A mãe da estudante diz também que o esclarecimento de dúvidas não funciona da forma adequada. “O chat demora de três a cinco dias para dar resposta”, diz.
Segundo Fernanda, a sua situação ainda é melhor do que a de outras moradoras. “A maioria da comunidade não tem impressora para imprimir as atividades. Aqui, em casa, já imprimi para outras três ou quatro mães”, afirma.
Ensino é prejudicado sem convívio
O professor de pedagogia da Universidade Presbiteriana Mackenzie Paulo Fraga da Silva afirma que o contexto atual deve ser usado para minimizar os danos de tanto tempo sem aulas. "A gente tem que partir do pressuposto de que haverá prejuízo. O contexto da relação do aluno com colegas e professores se perde com o distanciamento", diz.
Silva afirma que vê até com boa vontade as iniciativas de estado e município para manter alunos e professores mobilizados, mas diz que é fundamental que gestores resolvam alguns problemas como a dificuldade de conexão.
Sindicato quer mais recursos para alunos
Presidente do Sinpeem (Sindicato dos Profissionais em Educação no Ensino Municipal de São Paulo), Claudio Fonseca afirma que, em primeiro lugar, é necessário manter o isolamento social para manter a saúde alunos e professores. Explica, também, que vivemos um período fora do comum em decorrência do coronavírus e que estão sendo exigidos da prefeitura todos os meios e recursos para garantir o direito universal à educação.

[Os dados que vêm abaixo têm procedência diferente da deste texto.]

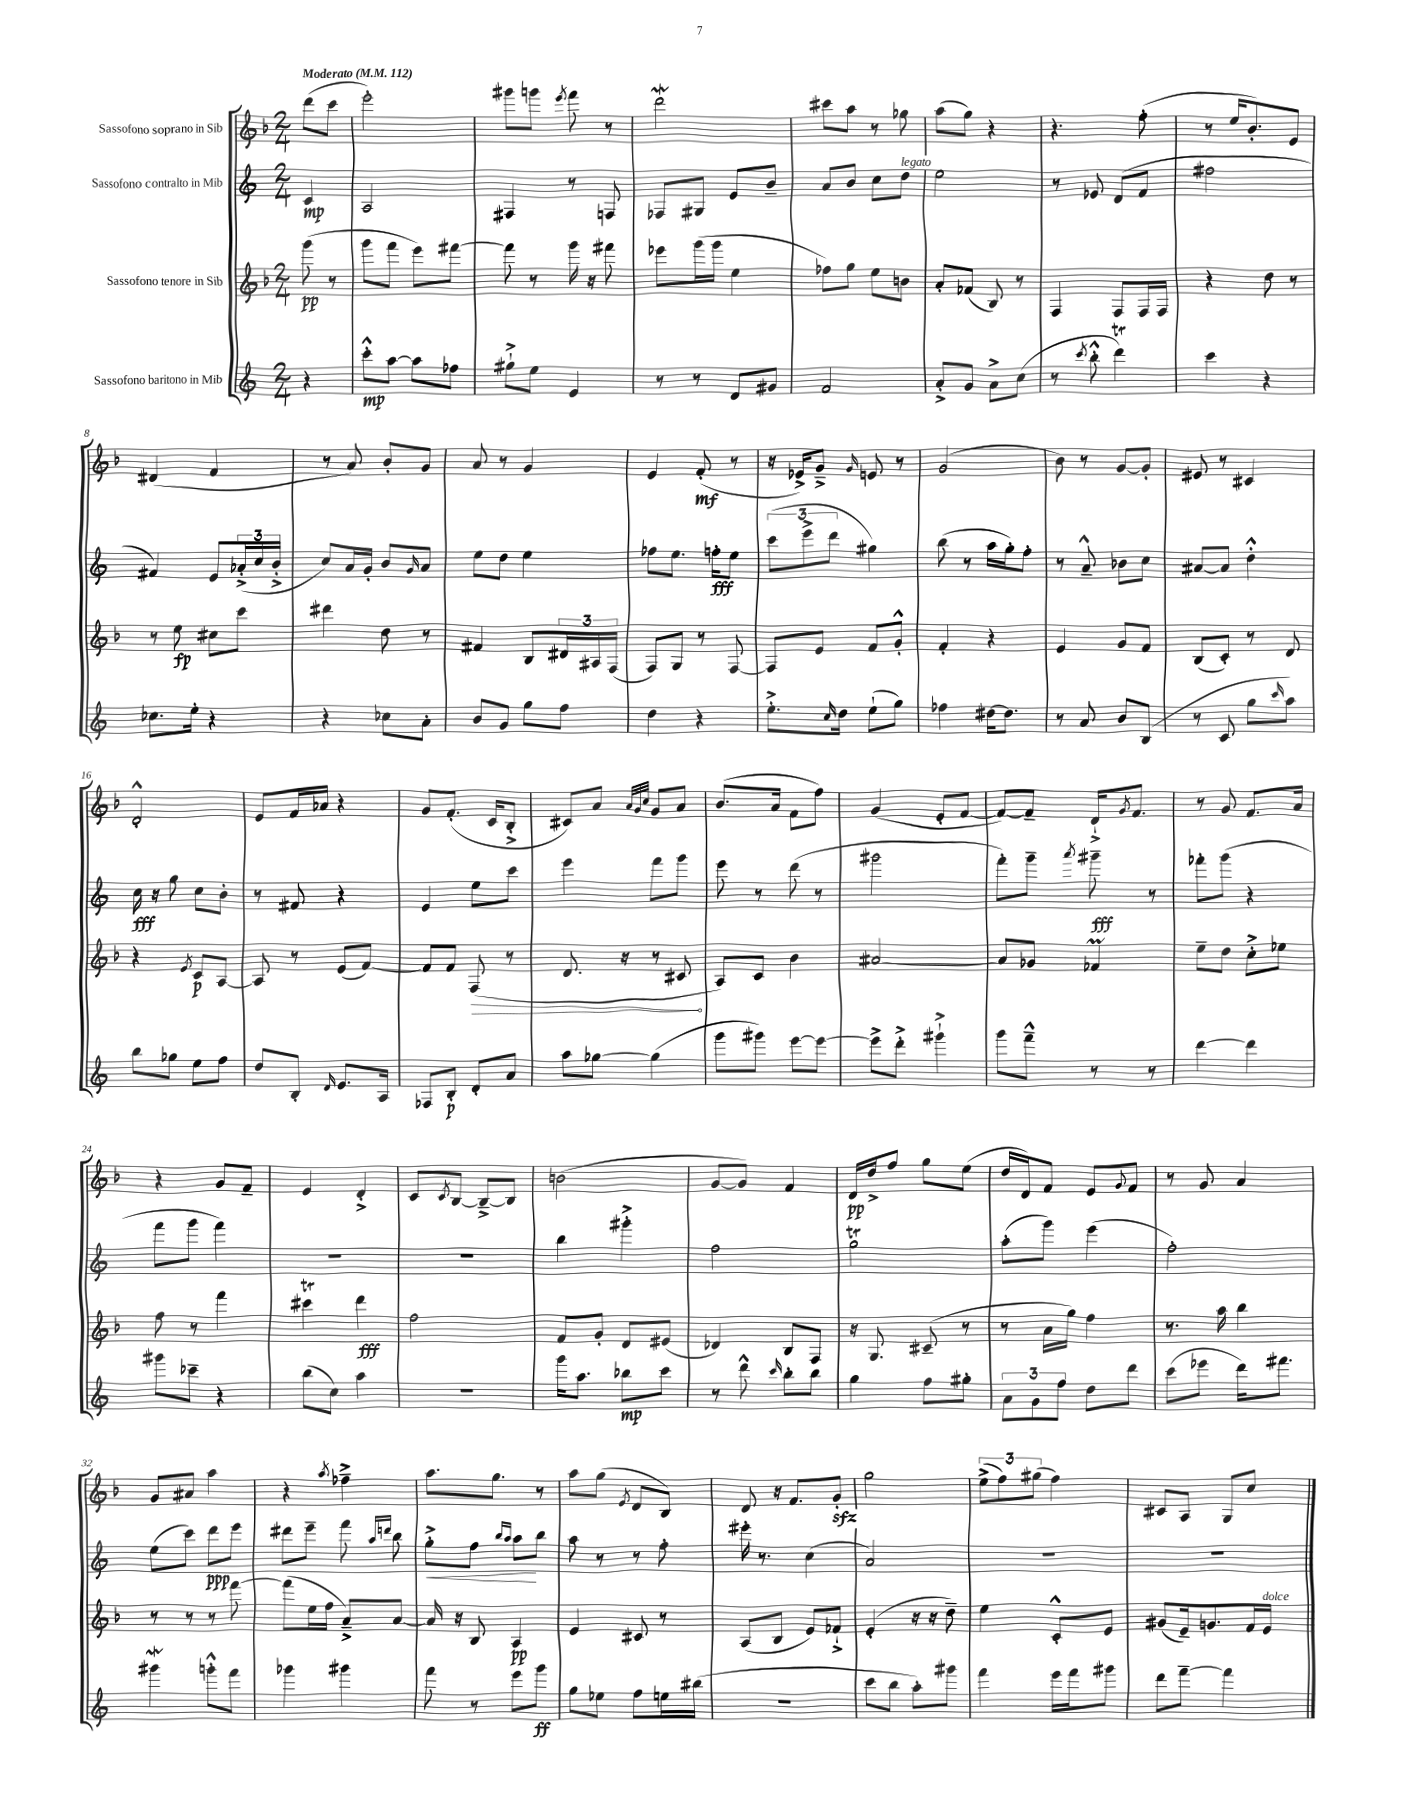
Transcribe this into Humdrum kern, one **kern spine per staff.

“Quem não tem meios para ter conteúdo não pode ser prejudicado. O próprio professor que não consegue acessar as plataformas não pode ter desconto do ponto, por exemplo”, afirma.
Segundo Fonseca, 40% dos alunos da rede municipal não têm acesso à internet ou a equipamento adequado para a aprendizagem online. O presidente do Sinpeem diz que o sindicato defende o ensino presencial, mas que, diante das limitações, esse período deve ser usado para se manter o contato entre a escola e os alunos, até para evitar desistências no futuro.
“O sistema de ensino pode ser reorganizar para fazer o que é relevante após esse período.”
Resposta
A Secretaria Municipal da Educação, sob a gestão Bruno Covas (PSDB), afirma que já entregou mais de 1 milhão de materiais impressos via Correios, nas casas dos estudantes desde 13 de abril. “O material enviado traz explicações de como os pais podem organizar uma rotina de estudo para crianças, e também foca no material impresso atendendo assim as famílias que não têm como disponibilizar computadores, celulares e acesso à internet”, afirma, em nota.
Segundo a secretaria, os envios que não forem finalizados pelo Correio serão entregues nas escolas e as famílias serão comunicadas. A prefeitura diz que fará avaliação no retorno das aulas presenciais para definir estratégias.
O subsecretário estadual da Educação, Henrique Pimentel, afirma que a avaliação de meio de processo serve para ver como está a aprendizagem ao longo do ano.
“Não é obrigatória e nem vai contar como reprovação ou não. A gente enviou para a casa para terem como um exercício”, diz.
Segundo Pimentel, mais de 1,6 milhão de alunos acessam diariamente os centros de mídia, mais de 400 mil o Youtube e mais de 300 mil em redes sociais, além da TV aberta.